(GIVEN ENTRIES)

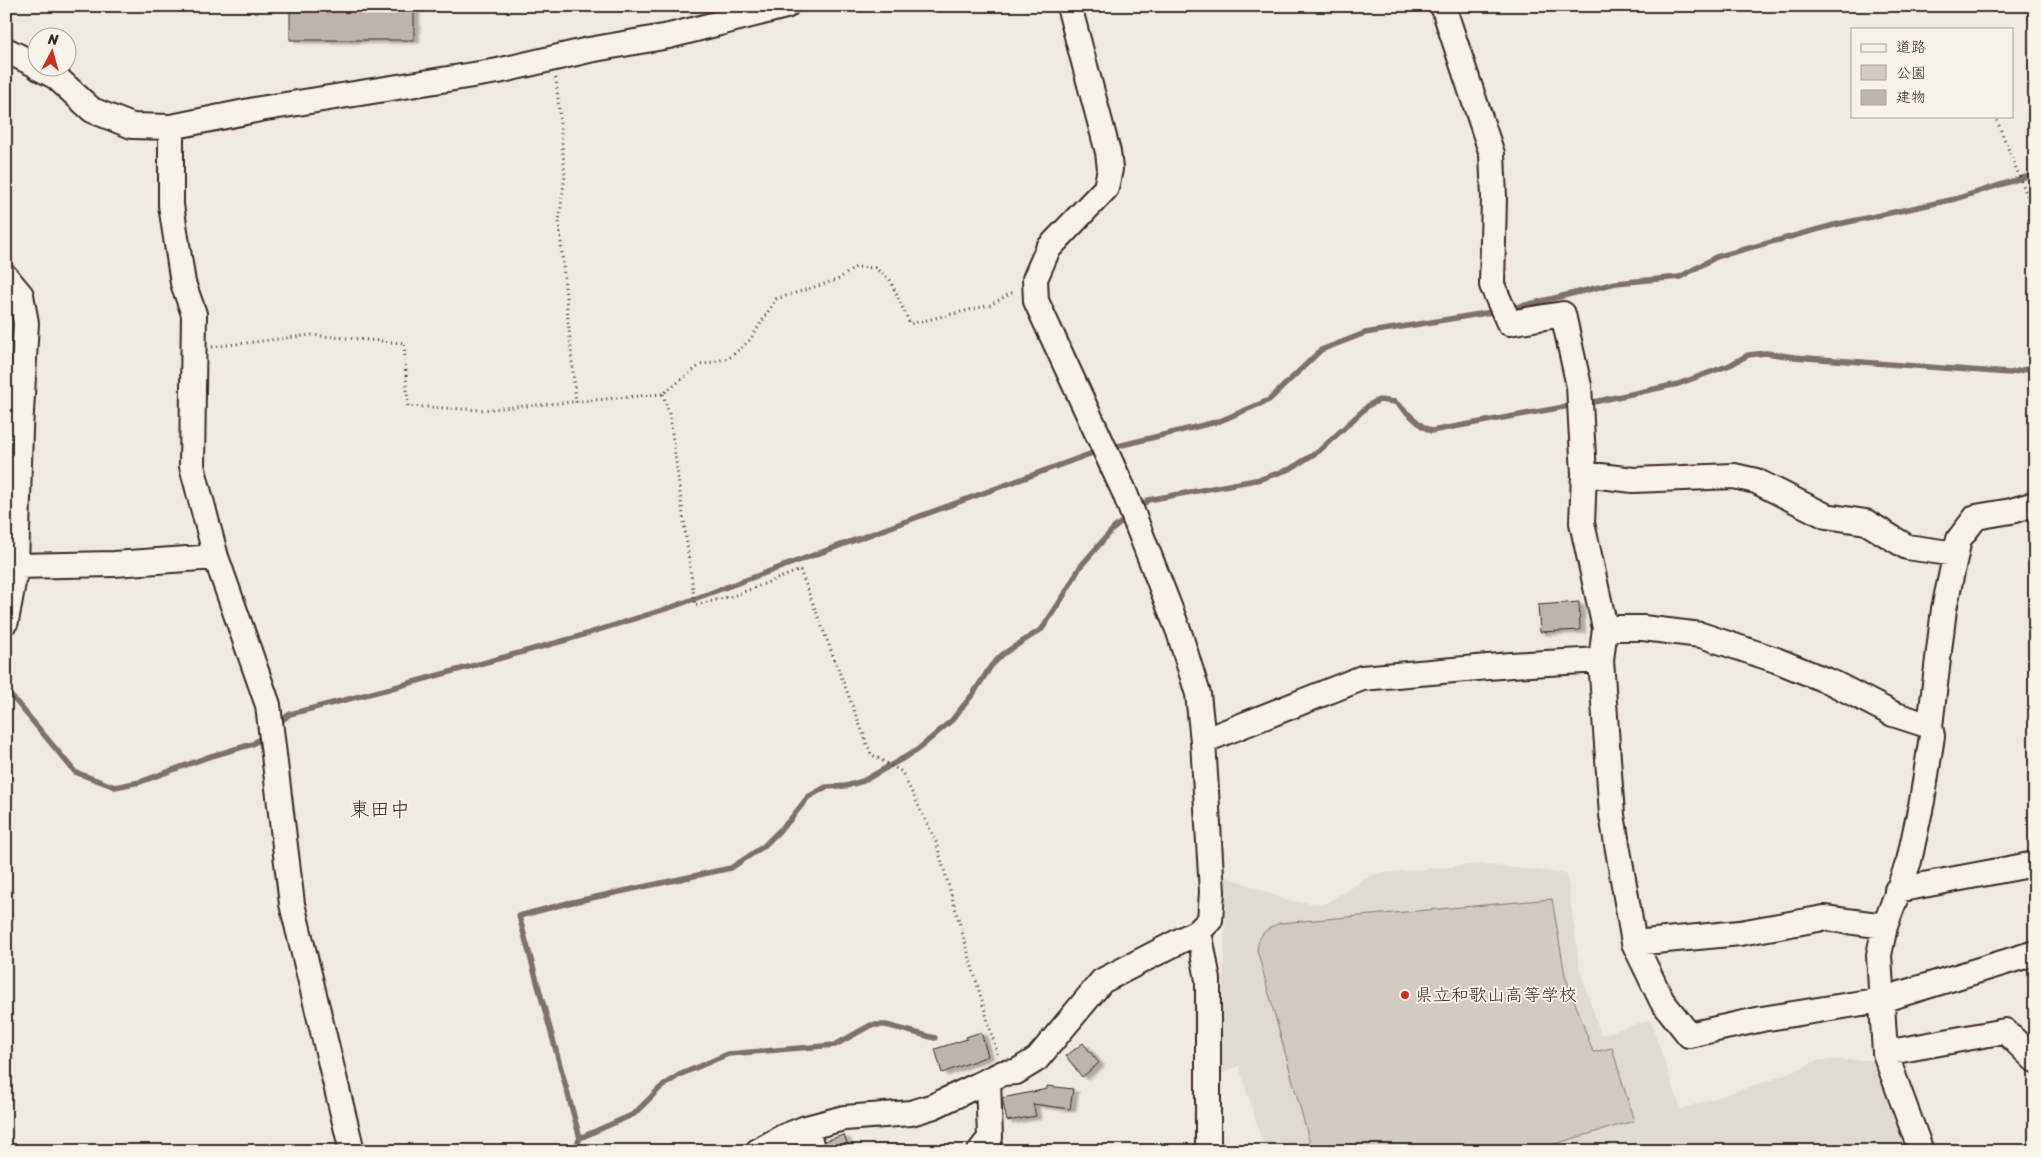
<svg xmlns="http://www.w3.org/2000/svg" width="2041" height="1157" viewBox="0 0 2041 1157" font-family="Sriracha,'Klee One',sans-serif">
<defs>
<filter id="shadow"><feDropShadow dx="5.5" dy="3" stdDeviation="1" flood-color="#0004"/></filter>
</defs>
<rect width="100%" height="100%" fill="#efebe0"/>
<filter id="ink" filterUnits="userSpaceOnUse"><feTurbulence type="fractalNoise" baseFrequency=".02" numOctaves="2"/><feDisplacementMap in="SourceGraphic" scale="10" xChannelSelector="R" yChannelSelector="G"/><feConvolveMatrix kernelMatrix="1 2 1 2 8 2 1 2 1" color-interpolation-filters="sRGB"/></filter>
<g filter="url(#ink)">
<!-- built -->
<path fill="#e0dbd0" d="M1482,864L1567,874L1580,970L1601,1035L1650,1020L1681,1109L1771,1080L1820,1060H1876L1909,1151H1265L1239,1066L1221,1074L1226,876L1289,901L1324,904L1367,878L1379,873Z"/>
<!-- green -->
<path fill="#d1cbc0" stroke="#867a6f" d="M1552,899L1565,975L1593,1052L1612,1048L1634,1121L1530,1151H1312L1257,950C1260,933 1264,930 1280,923Z"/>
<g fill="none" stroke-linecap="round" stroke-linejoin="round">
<!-- stream -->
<path stroke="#7e7266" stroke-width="5.5" d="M1509,309L1616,283L1680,277L1716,257L1834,225L1955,199L2035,174
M1584,404L1678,384L1730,365L1748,355L1766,353L1794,357L2010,373L2035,367
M1110,448L1220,421L1269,400L1321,350L1365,333L1498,311
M1138,509L1148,500L1261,479L1290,469L1319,451L1369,405L1379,400L1395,402L1422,426L1431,431L1575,405
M6,692L15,700L75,772L115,787L140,782L208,757L253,744L265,734
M276,725L290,714L388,689L570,639L672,607L1098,451
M580,1138L519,916L568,903L731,868L764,846L789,821L808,797L826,787L846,786L863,781L916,751L952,720L973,694L991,666L1003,654L1042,629L1063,597L1080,567L1113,529L1129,516
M573,1151L580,1138L634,1114L660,1088L679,1075L728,1054L835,1045L871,1025H886L935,1038"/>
</g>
<!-- building -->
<path fill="#bdb5aa" stroke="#3b2a1e" filter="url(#shadow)" d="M290,6H414V40H290Z
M1579,602L1580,630L1540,632L1538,605Z
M981,1032L988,1056L942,1073L935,1049L967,1039L966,1037Z
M1083,1043L1099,1063L1082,1077L1066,1056Z
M1047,1086L1073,1089L1070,1109L1033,1104L1036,1116L1007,1121L1002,1098L1047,1089Z
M844,1135L850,1151H826L824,1141Z"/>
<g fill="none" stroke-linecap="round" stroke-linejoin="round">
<!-- minor casing -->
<g stroke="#3b2a1e" stroke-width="28">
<path id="minor" d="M1443,6L1492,154L1494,197L1492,285L1509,323L1563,314L1579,386L1584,474L1582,523L1605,628L1601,660L1612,815L1634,943L1662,1001L1689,1035L1762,1019L1881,1000L2035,953
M6,50L38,66
M39,68L56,77L92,110L132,126L171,127L260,109L498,71L589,50L669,36L786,6
M171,127V205L183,283L194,314L192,466L216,557L268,705L292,904L352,1151
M6,277L21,295L26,323L20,430L16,566L6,621
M1584,474L1633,480L1734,476L1756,481L1826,516L1866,522L1907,547L1956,554
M16,566L114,564L216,557
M1605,628H1643L1701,635L1776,660L1835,684L1893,714L1930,726
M1203,741L1362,678L1511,665L1601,660
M1897,890L2035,864
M1199,931L1208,980V1151
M1634,943L1740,933L1824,918L1885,926
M1885,1053L2005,1031L2035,1060
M806,1128L813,1151
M758,1151L783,1137L806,1128L844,1118L911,1113L934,1106L1003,1073L1016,1072L1037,1059L1102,981L1199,931L1210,920L1212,892L1203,741L1198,694L1179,632L1124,491L1036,301L1035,279L1048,249L1106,188L1110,169L1108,152L1069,6
M980,1151L990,1138L988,1080
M1921,1151L1885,1053L1879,955L1885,926L1909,861L1922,801L1932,736L1930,726L1944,609L1959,539L1976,517L2011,511L2035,504"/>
</g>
<!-- path -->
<path stroke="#3b2a1e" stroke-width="3" stroke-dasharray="1 4" stroke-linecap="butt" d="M556,78L565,175L559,222L576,403
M1995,116L2035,215
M212,347L311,335L404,343L408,406L480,410L663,394L700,365L729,358L750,340L776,299L837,280L856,267L875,268L890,280L910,324L990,305L1015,291
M663,394L670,417L695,605L733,596L800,570L871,754L902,772L936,842L998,1056"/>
<!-- minor -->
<use href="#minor" stroke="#f7f3e8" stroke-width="24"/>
</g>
</g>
<!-- markers -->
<circle fill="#c8321e" stroke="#f7f3e8" stroke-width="2" cx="1405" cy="995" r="5"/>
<g text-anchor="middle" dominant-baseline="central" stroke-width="4" stroke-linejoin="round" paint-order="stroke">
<!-- poi labels -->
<g font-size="18" fill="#3b2a1e" stroke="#f7f3e8" text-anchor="start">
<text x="1415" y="995">県立和歌山高等学校</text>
</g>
<!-- quarter labels -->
<g font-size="20" fill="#3b2a1e" stroke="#f7f3e8">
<text x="380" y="809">東田中</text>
</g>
</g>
<!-- margin -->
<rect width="2041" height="1157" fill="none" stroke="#f7f3e8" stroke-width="25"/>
<rect x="12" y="12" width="2016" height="1132" fill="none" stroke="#3b2a1e" stroke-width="2" filter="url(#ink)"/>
<!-- legend -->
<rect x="1851" y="28" width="162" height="90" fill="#f7f3e8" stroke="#aca397"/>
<rect x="1861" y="44" width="25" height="8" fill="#f7f3e8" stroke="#aca397"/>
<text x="1896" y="52" font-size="15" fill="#3b2a1e">道路</text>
<rect x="1861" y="65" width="25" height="15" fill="#d1cbc0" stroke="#aca397"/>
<text x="1896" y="78" font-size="15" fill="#3b2a1e">公園</text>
<rect x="1861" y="90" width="25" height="15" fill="#bdb5aa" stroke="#aca397"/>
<text x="1896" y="102" font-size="15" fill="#3b2a1e">建物</text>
<!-- north arrow -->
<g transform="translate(52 52) rotate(6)"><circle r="24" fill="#f7f3e8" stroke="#aca397"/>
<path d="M0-4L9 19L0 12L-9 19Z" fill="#c8321e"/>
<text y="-8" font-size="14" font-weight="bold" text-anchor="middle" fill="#3b2a1e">N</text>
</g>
</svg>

(End GIVEN ENTRIES)

**TASK INSTRUCTIONS:** Show the lines above that have the word "circle".

**ANSWER TO THIS PROBLEM:**
<circle fill="#c8321e" stroke="#f7f3e8" stroke-width="2" cx="1405" cy="995" r="5"/>
<g transform="translate(52 52) rotate(6)"><circle r="24" fill="#f7f3e8" stroke="#aca397"/>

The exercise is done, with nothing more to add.